What sort of restaurant do we need next?
In a city that’s spent the last few years trying to eat its way out of its inferiority complex, it’s an inevitable question. Do we need better Thai food? Spanish kitchens that keep Madrid hours (or even just New York ones)? A Sulawesi street cart that makes chocolate-peanut martabaks, and only chocolate-peanut martabaks? (Yes, and I’d give my left eyetooth, in case you’re wondering.)
It’s a wide culinary world out there, with plenty of things to wish for. And if your list included Americanized pan-Asian food at entrée prices approaching $40, the wait ended in mid-August with Jane G’s.
Named for owner Jane Guo, whose Noodle Heaven closed on Broad Street in 2003, the restaurant has a pretty straightforward mission. “We really just wanted to fill a void of fine-dining Asian cuisine in Center City,” Guo’s son and the general manager, Jackson Fu, told me, noting the 2009 shuttering of Susanna Foo’s Center City location.
Nature abhors a vacuum, and so do restaurateurs. So let’s be sporting for a moment, pretend we never heard of Buddakan or Sampan or Morimoto, and make like there really was a yawning void to fill. What delights await a visitor to Jane G’s?
Popcorn shrimp, for one. That was our server’s highest recommendation on my first bumpy dinner here, when two of the only three beers worth ordering were missing in action and only 24 ounces remained of the third. (The situation improved slightly a couple weeks later, if only because the price for a 12-ounce bottle of Chimay Bleue dropped from an insane $16 to an only mildly deranged $11.)
Now, maybe I’m a curmudgeon—or maybe it’s just that I’m not nine years old anymore—but I resisted the popcorn shrimp. Mostly because I actually like shrimp, and good ones don’t benefit from deep-fried camouflage. She brought them anyway, gratis, and it was a disarming gesture. We laughed, ate the popcorn shrimp, and had to admit that the hint of wasabi in the aioli sauce was very tasty—and that the faintly sweet rock shrimp were indeed a little more substantial than our childhood memories of Captain D’s.
Alas, our server proved herself doubly right, because that was the most memorable dish we had—and topped out as the second-best of all my subsequent visits.
It’s not that anything was awful—though it was really a shame that someone had turned a $38 quasi-Thai “bouillabaisse” into a lobster-themed salt lick. Chef Michael Chan executes Jane G’s menu ably enough. It’s just that the menu is by turns dated, overpriced, and more adventurous to read than to taste.
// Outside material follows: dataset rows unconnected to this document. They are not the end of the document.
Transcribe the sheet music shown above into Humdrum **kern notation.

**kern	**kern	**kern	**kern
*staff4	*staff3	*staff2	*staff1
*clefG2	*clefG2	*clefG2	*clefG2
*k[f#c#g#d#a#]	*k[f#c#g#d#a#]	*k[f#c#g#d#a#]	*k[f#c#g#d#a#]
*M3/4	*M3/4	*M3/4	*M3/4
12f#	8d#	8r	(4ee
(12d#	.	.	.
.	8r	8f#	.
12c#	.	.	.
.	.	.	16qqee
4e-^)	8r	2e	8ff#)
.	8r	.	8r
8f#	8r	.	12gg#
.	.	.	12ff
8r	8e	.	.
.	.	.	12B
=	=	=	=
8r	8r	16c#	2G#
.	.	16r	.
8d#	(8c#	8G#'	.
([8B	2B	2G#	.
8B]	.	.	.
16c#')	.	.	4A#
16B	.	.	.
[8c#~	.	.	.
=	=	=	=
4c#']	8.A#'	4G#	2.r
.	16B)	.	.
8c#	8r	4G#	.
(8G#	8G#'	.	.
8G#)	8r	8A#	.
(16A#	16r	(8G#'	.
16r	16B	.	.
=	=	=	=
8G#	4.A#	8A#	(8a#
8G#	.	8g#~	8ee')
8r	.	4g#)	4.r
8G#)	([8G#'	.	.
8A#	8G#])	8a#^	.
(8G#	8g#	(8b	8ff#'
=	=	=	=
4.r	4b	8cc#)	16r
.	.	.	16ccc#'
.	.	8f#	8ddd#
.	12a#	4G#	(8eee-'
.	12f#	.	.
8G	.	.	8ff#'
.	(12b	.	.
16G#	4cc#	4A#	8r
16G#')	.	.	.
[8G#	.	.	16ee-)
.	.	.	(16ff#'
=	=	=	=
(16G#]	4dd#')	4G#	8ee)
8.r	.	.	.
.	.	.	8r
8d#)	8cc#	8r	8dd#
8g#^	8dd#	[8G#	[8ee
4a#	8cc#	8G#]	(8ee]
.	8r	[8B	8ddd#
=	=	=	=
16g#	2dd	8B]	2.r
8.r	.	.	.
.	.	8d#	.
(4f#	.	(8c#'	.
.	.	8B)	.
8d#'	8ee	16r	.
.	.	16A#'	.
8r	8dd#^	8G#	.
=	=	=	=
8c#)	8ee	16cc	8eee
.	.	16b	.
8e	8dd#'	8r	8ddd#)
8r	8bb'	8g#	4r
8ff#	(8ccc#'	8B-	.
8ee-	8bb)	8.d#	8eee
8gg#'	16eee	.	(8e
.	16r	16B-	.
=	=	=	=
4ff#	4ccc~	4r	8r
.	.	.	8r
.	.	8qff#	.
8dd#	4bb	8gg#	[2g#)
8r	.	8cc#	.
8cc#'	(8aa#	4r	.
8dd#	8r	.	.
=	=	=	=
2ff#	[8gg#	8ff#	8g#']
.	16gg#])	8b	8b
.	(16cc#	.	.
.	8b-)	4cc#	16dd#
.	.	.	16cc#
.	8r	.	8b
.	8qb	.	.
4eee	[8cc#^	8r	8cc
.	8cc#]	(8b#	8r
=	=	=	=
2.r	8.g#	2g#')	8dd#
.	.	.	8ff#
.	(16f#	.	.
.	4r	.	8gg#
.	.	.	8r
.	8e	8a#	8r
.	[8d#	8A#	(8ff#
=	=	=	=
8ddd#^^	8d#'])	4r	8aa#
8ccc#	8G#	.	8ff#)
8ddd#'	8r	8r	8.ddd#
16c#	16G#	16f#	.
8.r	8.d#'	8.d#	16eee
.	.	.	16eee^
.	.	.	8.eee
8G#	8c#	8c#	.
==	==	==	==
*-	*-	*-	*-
“Spicy Hunan Lamb” wasn’t spicy at all, but oversweet and gloopy, like weeknight takeout. What made the skewers of “Tibetan Lamb” Tibetan? A gentle dusting of cumin, apparently—because it can’t have been the (non-emulsified) satay sauce, the (better) teriyaki reduction, or the Tibet- goes-tiki pineapple juice marinade.
I don’t have anything against dropping zucchini and asparagus spears into pad Thai, but not if it comes at the expense of that dish’s critical sour element. Meanwhile, both the green papaya salads I had were all sweetness and no heat whatsoever. They were fine (even if the chicken skewers topping one of them were dry), but aren’t we ready to do away with the unwritten rule that the more you charge for Asian food, the less you’re allowed to spice it?
There were a few winners. Chan’s five-spice Cornish hen was an aromatic wonder, with cloves and cinnamon suffusing its exquisitely tender flesh. Pan-fried duck dumplings enriched with pine nuts were sumptuous and crispy.
Nevertheless, even when there’s nothing wrong with them, there’s something about eating garlic-cream-sauced udon noodles one minute, miniature roti canai the next, and curried chicken in puff pastry the third that makes you feel like a dilettante. Or worse.
Jane G’s interior is snazzy—all black and white, with a glassed-in kitchen, a floor-to-ceiling wine wall, and dragon heads carved by a Korean master. But it seems like more thought was given to the bathroom design than the drinks program, which is built on the back of synthetically flavored vodkas, a rote beer selection, and a wine list that runs a straight line from Oak Grove to Crane Lake, with no detours in between.
What Jane G’s fails to offer is a sense of exploration, and the comfort it delivers is that of decent takeout joints that charge half the price. But its real problem is its premise, which is that Susanna Foo’s departure demanded a remedy. The past three years have seen a citywide pan-Asian renaissance stretching from Circles Thai to Han Dynasty, the crab-and-shrimp shumai at Meritage to the Vietnamese banh cam at Ela, the Korean taco trucks to the pork-bone ramen steaming up one neighborhood after another. This stuff isn’t missing from Philadelphia. You just have to wander around a little—and not even that far afield.
Its service is earnest and the space is great, but the only thing Jane G’s is more essential than is the Hollywood Video it so stylishly replaced.